══ Passage
This is not going to work as expected with hugetlbfs pmd sharing. If you
are not familiar with hugetlbfs pmd sharing, you are not alone. :)
pmd sharing is enabled for x86 and arm64 architectures. If there are multiple
shared mappings of the same underlying hugetlbfs file or shared memory segment
that are 'suitably aligned', then the PMD pages associated with those regions
are shared by all the mappings. Suitably aligned means 'on a 1GB boundary'
and 1GB in size.
When pmds are shared, your mappings will never see a 'minor fault'. This
is because the PMD (page table entries) is shared.
════
══ Dataset records
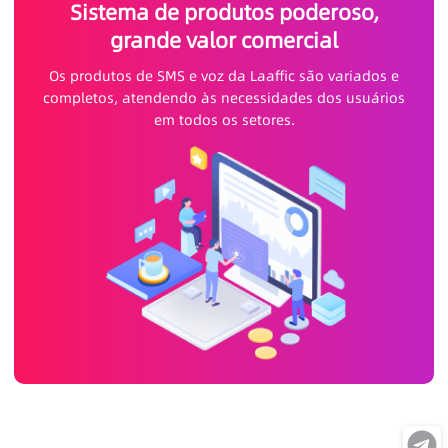
Sistema de produtos poderoso,
grande valor comercial
Os produtos de SMS e voz da Laaffic são variados e
completos, atendendo às necessidades dos usuários
em todos os setores.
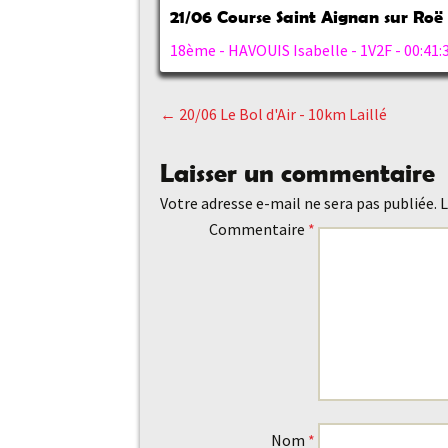
21/06
Course Saint Aignan sur Roë
18ème - HAVOUIS Isabelle - 1V2F - 00:41:
←
20/06 Le Bol d'Air - 10km Laillé
Navigation
Laisser un commentaire
des
Votre adresse e-mail ne sera pas publiée.
L
Commentaire
*
articles
Nom
*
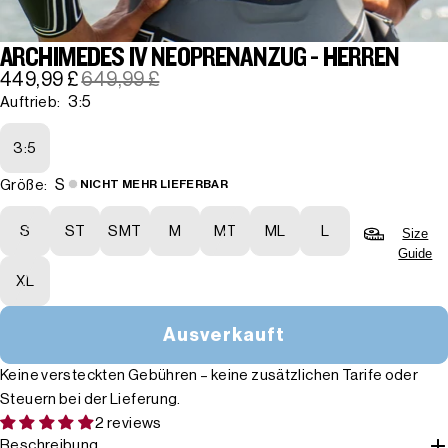
ARCHIMEDES IV NEOPRENANZUG - HERREN
449,99 £
649,99 £
3:5
Auftrieb:
3:5
S
Größe:
NICHT MEHR LIEFERBAR
S
ST
SMT
M
MT
ML
L
Size
Guide
XL
Ausverkauft
Keine versteckten Gebühren – keine zusätzlichen Tarife oder
Steuern bei der Lieferung.
2 reviews
Beschreibung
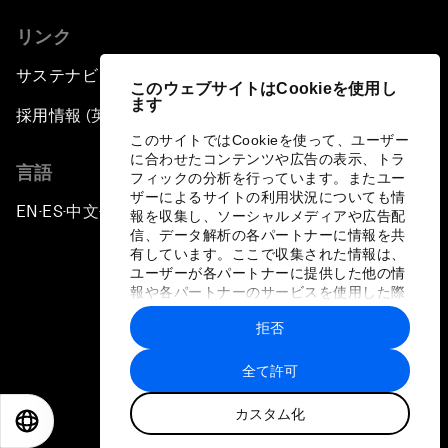
リンク
サステナビリティへの取り組み
このウェブサイトはCookieを使用し
ます
採用情報 (英語のみ)
このサイトではCookieを使って、ユーザー
に合わせたコンテンツや広告の表示、トラ
言語
フィックの分析を行っています。またユー
ザーによるサイトの利用状況についても情
EN
ES
中文
日本語
▪
▪
▪
報を収集し、ソーシャルメディアや広告配
信、データ解析の各パートナーに情報を共
有しています。ここで収集された情報は、
ユーザーが各パートナーに提供した他の情
報や各パートナーのサービスを使用した際
に収集された情報と組み合わされ、各パー
拒否
トナーによって使用されることがありま
プライバシーポリシーと利用規約
す。
全て許可
サイトマップ
カスタム化
©
2026
世界経済フォーラム
EN
ES
中文
日本語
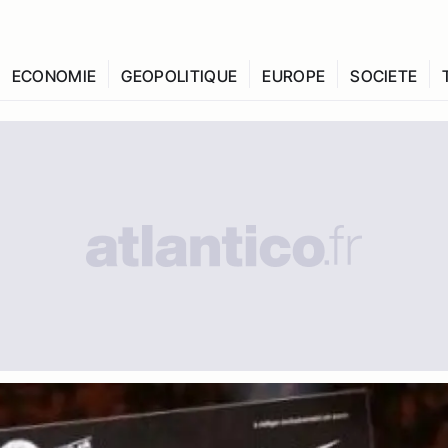
ECONOMIE
GEOPOLITIQUE
EUROPE
SOCIETE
════
Set of tasks.
**a)** From the listing, copy out word for word the part that opens with the line containing "ARCHIMEDES IV NEOPRENANZUG - HERREN" and runs through the final line of the listing, and omit the pictures from your copy.
**b)** Write the next part of the passage on hugetlbfs pmd sharing, picking up right after its last sentence.

Results for each task.
**a)**
ARCHIMEDES IV NEOPRENANZUG - HERREN
449,99 £
649,99 £
3:5
Auftrieb:
3:5
S
Größe:
NICHT MEHR LIEFERBAR
S
ST
SMT
M
MT
ML
L
Size
Guide
XL
Ausverkauft
Keine versteckten Gebühren – keine zusätzlichen Tarife oder
Steuern bei der Lieferung.
2 reviews
Beschreibung
リンク
サステナビリティへの取り組み
このウェブサイトはCookieを使用し
ます
採用情報 (英語のみ)
このサイトではCookieを使って、ユーザー
に合わせたコンテンツや広告の表示、トラ
言語
フィックの分析を行っています。またユー
ザーによるサイトの利用状況についても情
EN
ES
中文
日本語
▪
▪
▪
報を収集し、ソーシャルメディアや広告配
信、データ解析の各パートナーに情報を共
有しています。ここで収集された情報は、
ユーザーが各パートナーに提供した他の情
報や各パートナーのサービスを使用した際
に収集された情報と組み合わされ、各パー
拒否
トナーによって使用されることがありま
プライバシーポリシーと利用規約
す。
全て許可
サイトマップ
カスタム化
©
2026
世界経済フォーラム
EN
ES
中文
日本語
ECONOMIE
GEOPOLITIQUE
EUROPE
SOCIETE

**b)**
--
Mike Kravetz
On Mon, Jan 11, 2021 at 5:49 PM Peter Xu <[email protected]> wrote:
>
> On Mon, Jan 11, 2021 at 04:13:41PM -0800, Mike Kravetz wrote:
> > On 1/11/21 3:08 PM, Peter Xu wrote:
> > > On Mon, Jan 11, 2021 at 02:42:48PM -0800, Mike Kravetz wrote:
> > >> On 1/7/21 11:04 AM, Axel Rasmussen wrote:
> > >>> Overview
> > >>> ========
> > >>>
> > >>> This series adds a new userfaultfd registration mode,
> > >>> UFFDIO_REGISTER_MODE_MINOR. This allows userspace to intercept "minor" faults.
> > >>> By "minor" fault, I mean the following situation:
> > >>>
> > >>> Let there exist two mappings (i.e., VMAs) to the same page(s) (shared memory).
> > >>> One of the mappings is registered with userfaultfd (in minor mode), and the
> > >>> other is not. Via the non-UFFD mapping, the underlying pages have already been
> > >>> allocated & filled with some contents. The UFFD mapping has not yet been
> > >>> faulted in; when it is touched for the first time, this results in what I'm
> > >>> calling a "minor" fault. As a concrete example, when working with hugetlbfs, we
> > >>> have huge_pte_none(), but find_lock_page() finds an existing page.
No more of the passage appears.